Attiviamo il radar e scandagliamo in profondità  un universo musicale sommerso. Ogni settimana vi racconteremo una band o un artista “‘nascosto’ che secondo noi merita il vostro ascolto. Noi mettiamo gli strumenti, voi orecchie e voglia di scoperta, che l’esplorazione abbia inizio (e mai una fine)”…

E’ come se da Manchester, le ceneri di Mark E. Smith si siano disparse per aria ed abbiamo preso le traiettorie di più venti: quello oceanico, verso la East Coast statunitense, a dare linfa ad organismi già  formati (Protomartyr, Parquet Courts, “…) ma soprattutto quello continentale verso la capitale Londra dove è entrato in contatto con varie realtà , fortificandole, plasmandole, foggiandole. Infettandole.

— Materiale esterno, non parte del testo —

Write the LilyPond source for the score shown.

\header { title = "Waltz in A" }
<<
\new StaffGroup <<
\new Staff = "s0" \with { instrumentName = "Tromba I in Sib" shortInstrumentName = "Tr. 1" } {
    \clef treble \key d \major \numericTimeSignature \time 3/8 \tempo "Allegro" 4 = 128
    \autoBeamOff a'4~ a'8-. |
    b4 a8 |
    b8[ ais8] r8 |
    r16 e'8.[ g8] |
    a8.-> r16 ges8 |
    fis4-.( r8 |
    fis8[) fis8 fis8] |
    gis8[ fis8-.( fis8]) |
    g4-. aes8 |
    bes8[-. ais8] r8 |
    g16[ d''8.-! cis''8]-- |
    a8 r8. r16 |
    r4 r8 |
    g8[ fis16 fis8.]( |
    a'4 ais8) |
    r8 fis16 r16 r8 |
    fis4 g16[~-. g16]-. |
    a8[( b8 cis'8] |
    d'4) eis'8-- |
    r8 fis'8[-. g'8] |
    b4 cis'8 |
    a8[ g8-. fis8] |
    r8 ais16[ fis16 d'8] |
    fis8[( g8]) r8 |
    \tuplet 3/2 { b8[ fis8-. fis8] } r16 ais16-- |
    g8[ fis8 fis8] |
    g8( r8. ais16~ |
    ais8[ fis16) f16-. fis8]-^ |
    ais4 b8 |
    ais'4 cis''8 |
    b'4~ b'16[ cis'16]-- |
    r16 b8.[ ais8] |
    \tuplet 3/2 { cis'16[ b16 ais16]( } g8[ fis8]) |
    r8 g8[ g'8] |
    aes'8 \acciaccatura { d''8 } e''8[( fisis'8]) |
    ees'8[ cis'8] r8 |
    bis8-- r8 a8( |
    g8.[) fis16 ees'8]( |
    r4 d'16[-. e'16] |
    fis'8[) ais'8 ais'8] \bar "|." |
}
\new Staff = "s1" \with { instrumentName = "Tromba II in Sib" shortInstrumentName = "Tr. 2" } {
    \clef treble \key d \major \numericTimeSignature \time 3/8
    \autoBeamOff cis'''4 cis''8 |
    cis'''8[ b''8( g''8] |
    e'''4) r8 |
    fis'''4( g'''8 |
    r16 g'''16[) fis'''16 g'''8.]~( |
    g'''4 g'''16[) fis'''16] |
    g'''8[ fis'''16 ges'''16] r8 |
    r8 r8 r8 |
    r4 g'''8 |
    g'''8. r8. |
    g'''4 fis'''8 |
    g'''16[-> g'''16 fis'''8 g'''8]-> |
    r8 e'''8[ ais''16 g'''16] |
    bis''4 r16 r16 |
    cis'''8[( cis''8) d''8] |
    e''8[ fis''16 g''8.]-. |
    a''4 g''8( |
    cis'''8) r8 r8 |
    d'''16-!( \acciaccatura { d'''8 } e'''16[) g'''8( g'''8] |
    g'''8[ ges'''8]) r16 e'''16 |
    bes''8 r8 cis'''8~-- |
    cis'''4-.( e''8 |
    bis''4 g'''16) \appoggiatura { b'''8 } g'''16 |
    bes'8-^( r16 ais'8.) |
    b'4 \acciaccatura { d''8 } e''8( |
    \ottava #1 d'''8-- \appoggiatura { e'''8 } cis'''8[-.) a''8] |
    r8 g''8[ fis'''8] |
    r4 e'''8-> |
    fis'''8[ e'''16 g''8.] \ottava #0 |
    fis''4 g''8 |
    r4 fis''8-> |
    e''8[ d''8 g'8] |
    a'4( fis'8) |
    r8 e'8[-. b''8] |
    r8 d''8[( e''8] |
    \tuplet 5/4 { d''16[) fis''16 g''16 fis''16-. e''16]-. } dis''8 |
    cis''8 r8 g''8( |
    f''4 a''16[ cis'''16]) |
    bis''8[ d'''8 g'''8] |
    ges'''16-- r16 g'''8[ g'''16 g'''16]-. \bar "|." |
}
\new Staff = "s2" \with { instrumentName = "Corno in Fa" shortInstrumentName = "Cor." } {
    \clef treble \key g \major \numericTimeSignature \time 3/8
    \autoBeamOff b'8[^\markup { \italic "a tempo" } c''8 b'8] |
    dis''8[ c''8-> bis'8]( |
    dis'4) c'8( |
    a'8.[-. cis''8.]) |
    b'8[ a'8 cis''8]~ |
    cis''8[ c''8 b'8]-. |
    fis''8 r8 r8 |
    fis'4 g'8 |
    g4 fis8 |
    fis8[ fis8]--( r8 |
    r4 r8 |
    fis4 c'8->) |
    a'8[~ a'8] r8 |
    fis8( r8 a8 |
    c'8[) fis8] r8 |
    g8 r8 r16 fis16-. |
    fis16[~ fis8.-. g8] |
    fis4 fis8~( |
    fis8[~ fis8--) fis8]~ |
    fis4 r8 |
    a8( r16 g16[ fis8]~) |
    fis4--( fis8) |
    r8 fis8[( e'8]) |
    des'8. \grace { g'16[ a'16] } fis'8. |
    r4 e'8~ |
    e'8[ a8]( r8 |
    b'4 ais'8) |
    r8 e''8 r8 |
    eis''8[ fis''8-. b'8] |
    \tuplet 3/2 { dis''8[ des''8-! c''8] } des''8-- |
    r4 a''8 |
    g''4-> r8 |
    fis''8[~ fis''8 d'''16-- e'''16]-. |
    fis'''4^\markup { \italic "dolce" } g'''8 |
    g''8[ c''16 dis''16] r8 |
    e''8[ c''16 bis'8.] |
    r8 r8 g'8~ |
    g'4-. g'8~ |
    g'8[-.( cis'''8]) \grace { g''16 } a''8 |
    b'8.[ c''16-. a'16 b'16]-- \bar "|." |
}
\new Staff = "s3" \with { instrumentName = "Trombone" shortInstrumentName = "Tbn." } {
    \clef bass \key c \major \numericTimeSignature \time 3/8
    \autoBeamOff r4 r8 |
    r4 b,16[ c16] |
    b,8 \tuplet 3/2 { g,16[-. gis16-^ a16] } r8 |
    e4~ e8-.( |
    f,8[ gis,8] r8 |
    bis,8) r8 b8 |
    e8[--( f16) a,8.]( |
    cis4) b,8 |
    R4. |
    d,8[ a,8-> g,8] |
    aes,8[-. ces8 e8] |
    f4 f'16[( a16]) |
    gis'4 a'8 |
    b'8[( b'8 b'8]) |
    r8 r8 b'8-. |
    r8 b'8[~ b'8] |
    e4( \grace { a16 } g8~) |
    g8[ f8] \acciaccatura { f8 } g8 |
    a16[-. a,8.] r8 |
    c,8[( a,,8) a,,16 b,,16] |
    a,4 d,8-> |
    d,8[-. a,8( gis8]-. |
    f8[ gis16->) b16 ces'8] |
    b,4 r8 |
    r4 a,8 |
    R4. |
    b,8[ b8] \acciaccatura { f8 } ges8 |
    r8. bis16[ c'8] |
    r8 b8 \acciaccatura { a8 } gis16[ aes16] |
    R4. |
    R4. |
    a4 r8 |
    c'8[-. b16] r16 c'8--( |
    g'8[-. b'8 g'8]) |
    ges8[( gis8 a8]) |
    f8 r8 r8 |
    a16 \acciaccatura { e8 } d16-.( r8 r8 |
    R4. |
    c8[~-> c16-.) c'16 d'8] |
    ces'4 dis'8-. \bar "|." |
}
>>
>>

Gli ultimi anni hanno visto l’emergere o l’affermarsi dei vari Shame, Sleaford Mods, Fat White Family, Idles e di quel punk crudo, minimalista e spietato che proprio in terra albionica aveva trovato la sua massima espressione storica: quasi fisiologico che il batterio, nella sua diffusione, venisse a contatto con i corpi più giovani e permeabili, entrandogli dentro, sabotandone l’integrità .

Caso scuola, i Peeping Drexlers, cinque ragazzi sui vent’anni della South London: Gonzo The Great, alias Dylan Coates, alla voce e tastiera, Joe Love alla chitarra ed anch’egli al microfono, Finton e Otis Hurst rispettivamente al basso ed alla batteria, Pablo Bagshaw alla chitarra.

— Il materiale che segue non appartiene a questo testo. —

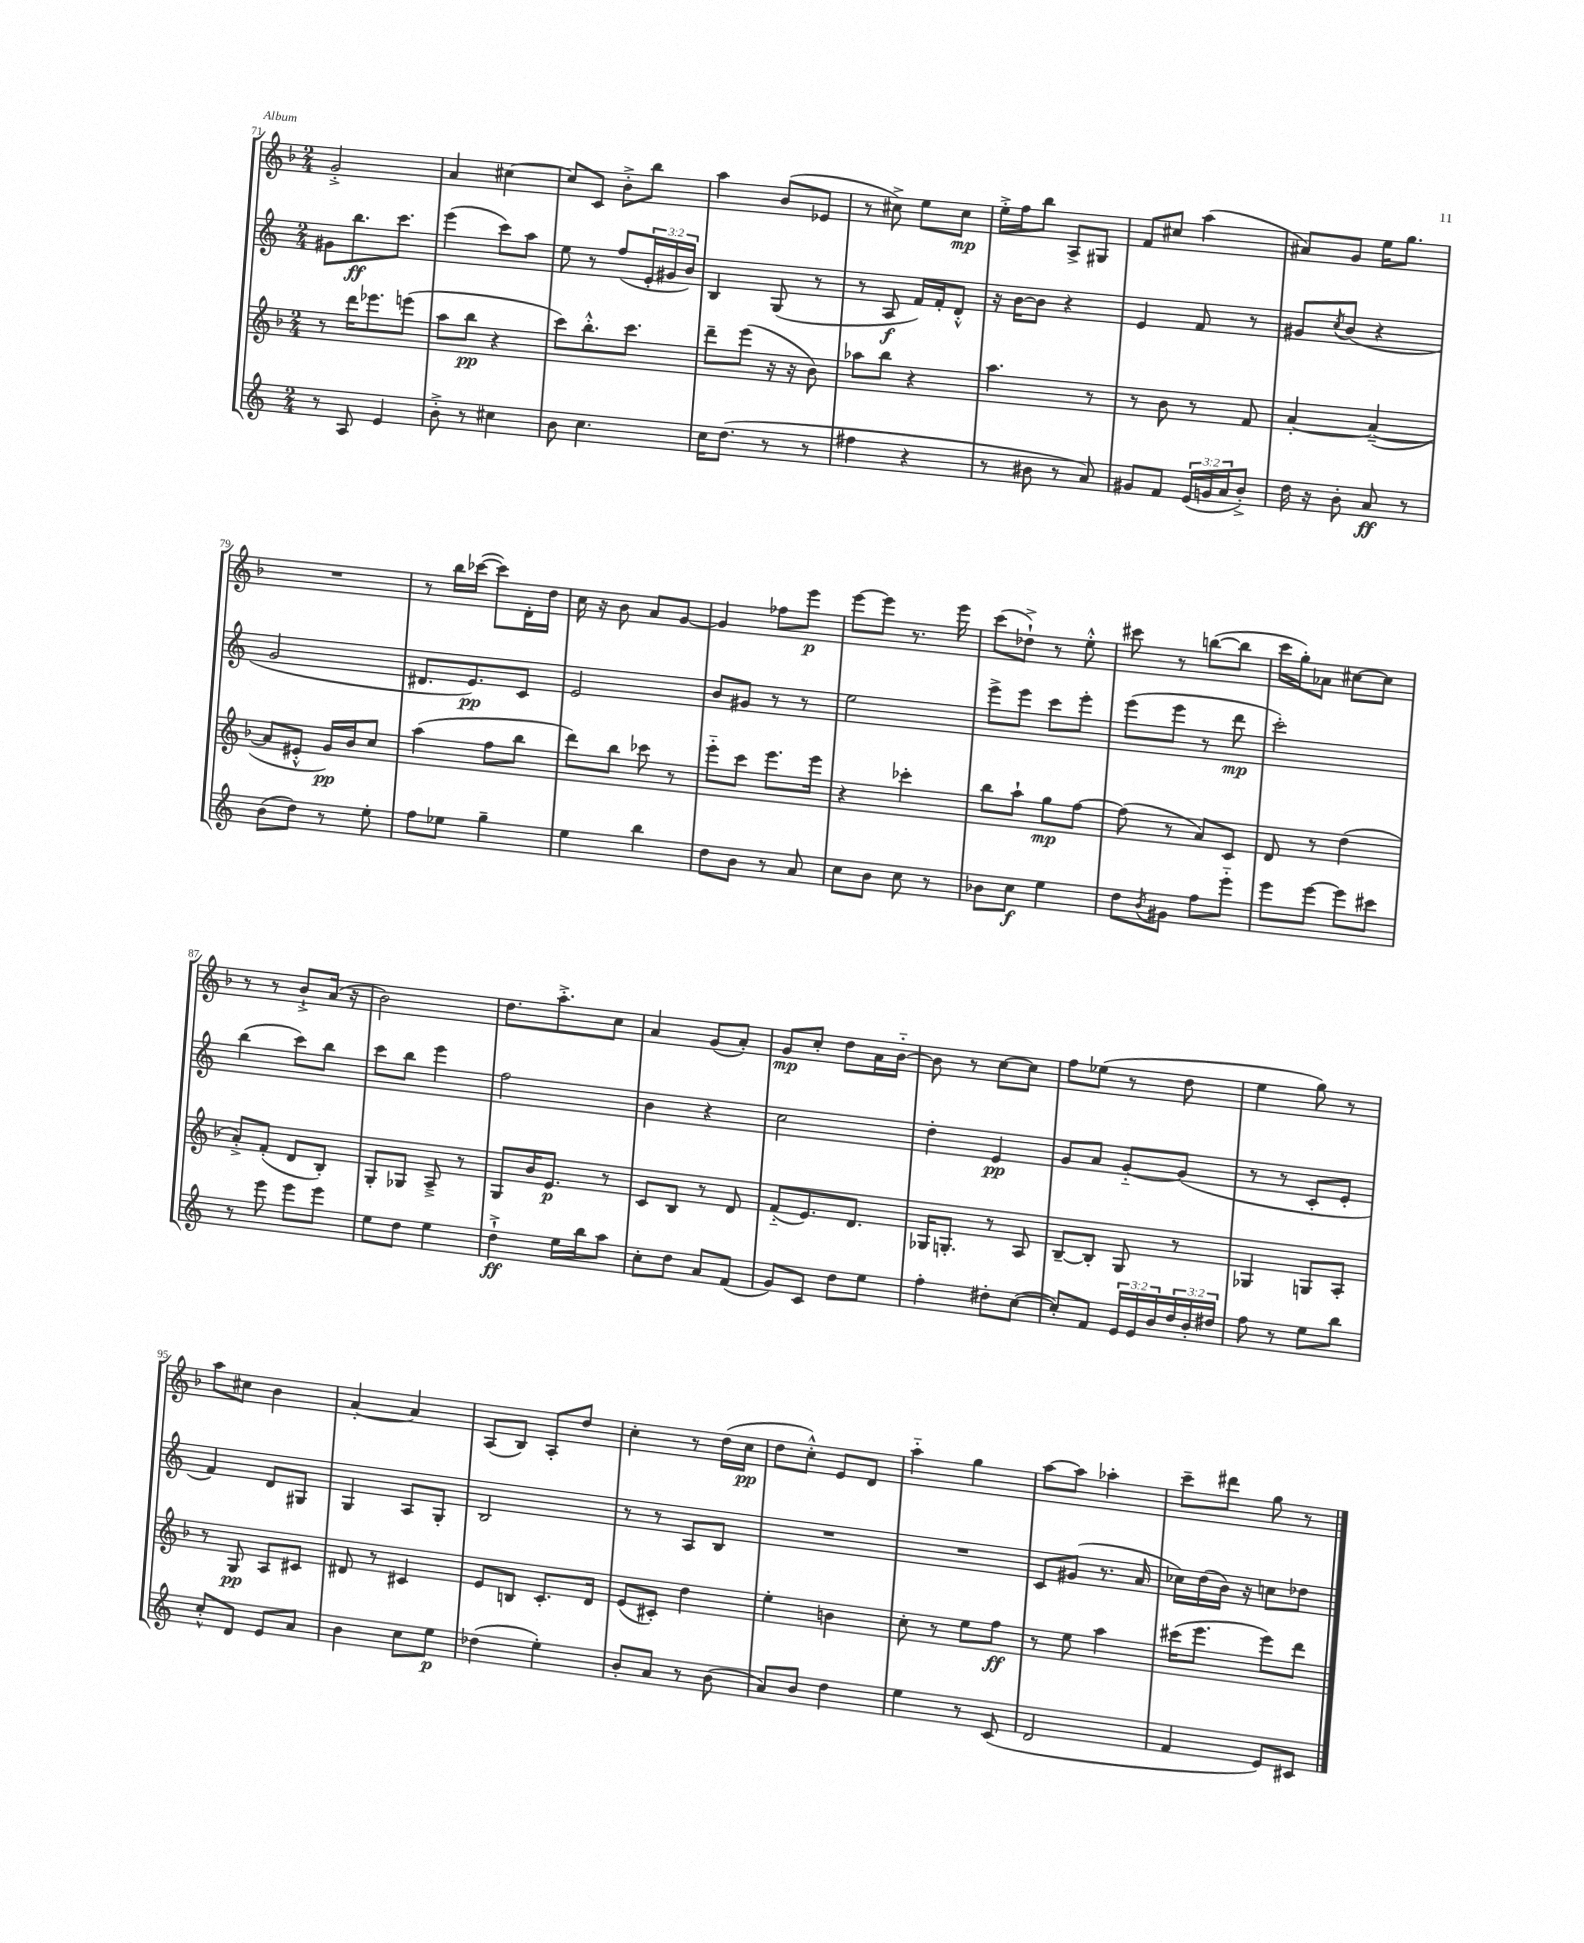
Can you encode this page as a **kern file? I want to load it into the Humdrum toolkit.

**kern	**kern	**kern	**kern
*staff4	*staff3	*staff2	*staff1
*clefG2	*clefG2	*clefG2	*clefG2
*k[]	*k[b-]	*k[]	*k[b-]
*M2/4	*M2/4	*M2/4	*M2/4
8r	8r	8g#	2g'^
8A	16ddd	8.bb	.
.	8.eee-	.	.
4e	.	.	.
.	.	8.ccc	.
.	(8eee	.	.
=	=	=	=
8b'^	8aa	(4eee	4a
8r	8bb-	.	.
4cc#	4r	8ccc)	[4cc#
.	.	8aa	.
=	=	=	=
8b	8ccc)	8ee	8cc#]
4.cc	8.bb-'^^	8r	8c
.	.	(8ff	8b-'^
.	8.ccc	.	.
.	.	24e'	8bb-
.	.	24g#	.
.	.	24b)	.
=	=	=	=
16cc	8ddd~	4B	4aa
(8.dd	.	.	.
.	(8eee	.	.
8r	16r	(8G	(8b-
.	16r	.	.
8r	8b-)	8r	8e-
=	=	=	=
4ff#	8aa-	8r	8r
.	8bb-	8A	8cc#^)
4r	4r	16f)	8ee
.	.	16f'	.
.	.	8d'^^	8cc#
=	=	=	=
8r	4.aa	16r	16ee'^
.	.	[16b	16ff
8b#	.	8b]	8bb-
8r	.	4r	8A^
8a)	8r	.	8G#
=	=	=	=
8g#	8r	4e	8f
8f	8b-	.	8cc#
(24e	8r	8f	(4aa
24g	.	.	.
24a	.	.	.
8b'^)	8f	8r	.
=	=	=	=
16dd	[4a'	8g#	8a#)
16r	.	.	.
.	.	8qcc	.
8b'	.	(8b	8g
8a	(4a~_	4r	16ee
.	.	.	8.gg
8r	.	.	.
=	=	=	=
(8b	8a]	2g	2r
8dd)	8e#'^^	.	.
8r	16g)	.	.
.	16b-	.	.
8ee'	8cc	.	.
=	=	=	=
8ff	(4aa	8.d#	8r
8ee-	.	.	16bb-
.	.	8.e)	([16ccc-
4gg~	8ff	.	8ccc-])
.	8bb-	8c	16d'
.	.	.	16dd
=	=	=	=
4ee	8ddd)	2e	16cc
.	.	.	16r
.	8bb-	.	8b-
4bb	8ccc-	.	8a
.	8r	.	[8g
=	=	=	=
8dd	8eee'~	8b	4g]
8b	8ccc	8g#	.
8r	8.eee	8r	8ff-
8a	.	8r	8eee
.	16eee	.	.
=	=	=	=
8cc	4r	2ee	[8eee
8b	.	.	8eee]
8cc	4ccc-'	.	8.r
8r	.	.	.
.	.	.	16eee
=	=	=	=
8b-	8bb-	8eee^	(8ccc
8cc	8aa`	8eee	8dd-`^)
4ee	8gg	8ccc	8r
.	[8ff	8eee'	8ee'^^
=	=	=	=
8dd	(8ff]	(8eee	8ccc#
8qb	.	.	.
8g#	8r	8eee	8r
8ff	8a)	8r	([8bb
8eee'~	8c	8ddd	8bb]
=	=	=	=
8eee	8d	2ccc')	16ccc
.	.	.	16gg')
[8eee	8r	.	8a-
8eee]	(4dd	.	[8cc#
8ccc#	.	.	8cc#]
=	=	=	=
8r	8a'^)	(4bb	8r
8eee	(8f'	.	8r
8eee	8d	8ccc)	8b-`^
8eee	8B-')	8bb	(16a
.	.	.	16r
=	=	=	=
8ee	8G'	8ccc	2b-)
8dd	8G-	8bb	.
4ee	8A~^	4eee	.
.	8r	.	.
=	=	=	=
4dd`^	8G	2ff	8.dd
.	16b-	.	.
.	8.e	.	8.aa'^
16ee	.	.	.
16bb	.	.	.
8aa	8r	.	8cc
=	=	=	=
8cc'	8c	4b	4a
8dd	8B-	.	.
8a	8r	4r	(8g
(8f	8d	.	8a')
=	=	=	=
8g)	(8f'~	2cc	8g
8c	8.e)	.	8cc'
8dd	.	.	8dd
.	8.d	.	.
8ee	.	.	16a
.	.	.	[16b-'~
=	=	=	=
4ff'	16G-	4dd'	8b-]
.	8.G'	.	.
.	.	.	8r
8dd#'	8r	4e	[8cc
([8cc	8A	.	8cc]
=	=	=	=
8cc'])	[8B-~	8g	8ff
8f	8B-']	8a	(8ee-
24e	8G	[8g'~	8r
24e	.	.	.
24b	.	.	.
24dd	8r	(8g]	8dd
24b'	.	.	.
24dd#	.	.	.
=	=	=	=
8ff	4G-	8r	4ee
8r	.	8r	.
8ee	8G	8c'	8gg)
8bb	8A'	8e'	8r
=	=	=	=
8cc'^^	8r	4f)	8aa
8d	8G	.	8cc#
8e	8A	8d	4b-
8a	8c#	8G#	.
=	=	=	=
4b	8d#	4G	[4a'
.	8r	.	.
8cc	4c#	8A	4a]
8ee	.	8G'	.
=	=	=	=
(4dd-	8e	2B	(8A
.	8B	.	8B-)
4ee')	8.c'	.	8A'
.	.	.	8dd
.	16d	.	.
=	=	=	=
8b'	(8e	8r	4cc'
8a	8c#')	8r	.
8r	4dd	8A	8r
(8b	.	8B	(16dd
.	.	.	16cc
=	=	=	=
8a)	4ee'	2r	8dd
8b	.	.	8cc'^^)
4dd	4b	.	8e
.	.	.	8d
=	=	=	=
4ee	8cc'	2r	4aa'~
.	8r	.	.
8r	8ee	.	4gg
(8c	8ff	.	.
=	=	=	=
2d	8r	8c	[8aa
.	8ee	(8g#	8aa]
.	4aa	8.r	4aa-'
.	.	16a	.
=	=	=	=
4f	(16ccc#	16cc-)	8ccc~
.	8.eee	(16dd	.
.	.	16b)	8ddd#
.	.	16r	.
8e)	8eee)	8cc	8gg
8c#	8ddd	8dd-	8r
==	==	==	==
*-	*-	*-	*-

I primi concerti sono datati 2016: feste, qualche piccolo locale nella periferia di Londra, un look ancora da pomeriggio post comprehensive school , quando la padronanza del palco si fa più piena, tra litri di alcol tracannati ed un pubblico sempre più numeroso, passano i mesi, il look e l’approccio si fanno più sciatti, tossici, degradati, dissacranti.

E’ la gente della working class moderna che si sfoga nel punk, con quel gusto sia per il pop più patinato e malizioso (nei live possiamo anche sentire la cover di “Come on Eileen” dei Dexys Midnight Runners) che per, ovviamente, sonorità  più garage, perverse, underground, ’60 e ’70: i primi singoli del giugno 2017 , “Kiss Me in My Greasy Bed” e “Exposition Dramatic” confermano quanto sopra. C’è del talento e c’è del marcio, che sta prendendo forma.

A novembre esce “The Goof”, con quell’attacco di chitarra alla “Roadhouse Blues”, mentre è dello scorso maggio “Bills Drift” con la sua batteria post punk ed abrasiva.

E sempre più frequenti esibizioni live, anche all’estero (Polonia, Belgio), ed un pubblico che comincia a seguirli sempre con maggior interesse.

E quel nichilismo sporco, sudato, strafottente, malconcio e negligente che sembra essere ormai un marchio di fabbrica: teniamoli d’occhio.